Magic circle firm Slaughter and May handed stricken Carillion a bill of more than £8m for legal advice it gave the company during an eighteen-month period before the outsourcer’s demise.

A letter from senior partner Steven Cooke to MPs shows Carillion racked up a bill of £8.38m between 1 July 2016 and 15 January 2018. Of that total, £6.8m was paid. Work undertaken for the company included working on restructuring options and a potential rights issue.

Publication of the letter comes after a scathing report by MPs into the collapse of the company was published earlier this week. The report, from the Work and Pensions, and Business, Energy and Industrial Strategy (BEIS) committees, accused City advisers of ‘squeezing fee income out of what remained’ of the company in the final few days before its collapse. The letter from Slaughter has today been published on the committee’s website.

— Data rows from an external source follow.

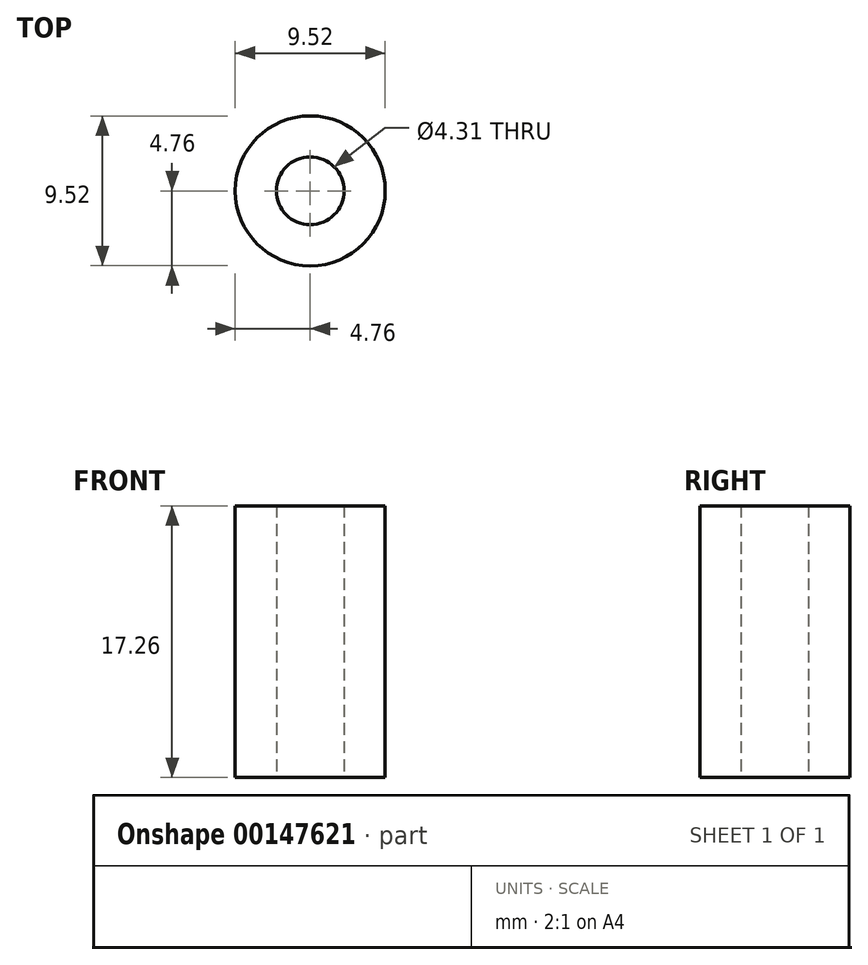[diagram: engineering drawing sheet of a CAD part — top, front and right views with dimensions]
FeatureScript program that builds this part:
annotation { "Feature Type Name" : "Feature", "Feature Type Description" : "" }
export const myFeature = defineFeature(function(context is Context, id is Id, definition is map)
    precondition{}
    {
        {
            var Q0;
            Q0=qCreatedBy(makeId("Top.planeOp"),FACE);
            var sketch = newSketch(context, id + "F0", { "sketchPlane" : qUnion([Q0])});
            skCircle(sketch, "E0", {"center": v(0, 0) * mm, "radius": 4.76 * mm});
            skCircle(sketch, "E1", {"center": v(0, 0) * mm, "radius": 2.15 * mm});
            skSolve(sketch);
        }
        {
            var Q0;
            Q0=qSketchRegion(id+"F0",true);
            extrude(context, id + "F1", {"entities" : qUnion([Q0]), "depth" : 17.26 * mm});
        }
    });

According to the report, on 12 January, three days before the company went under and one day before chairman Philip Green wrote to the government pleading for public money to keep it afloat, £3.9m was paid out to law and accountancy firms. Slaughter and May was paid £1.19m while magic circle counterparts Clifford Chance and Freshfields Bruckhaus Deringer were paid £149,104 and £91,165 respectively.

Publication of the report followed months of oral hearings and trawling through evidence. Cooke’s letter, written in February, added that a further £1.2m was unbilled as of 15 January.

The letter also comfirms that the fees do not include disbursements or VAT - the firm was not paid any success fees. Cooke wrote: ‘Had our work relating to Carillion’s financial position concluded, we would have then had the ability to seek an uplift on our fees.’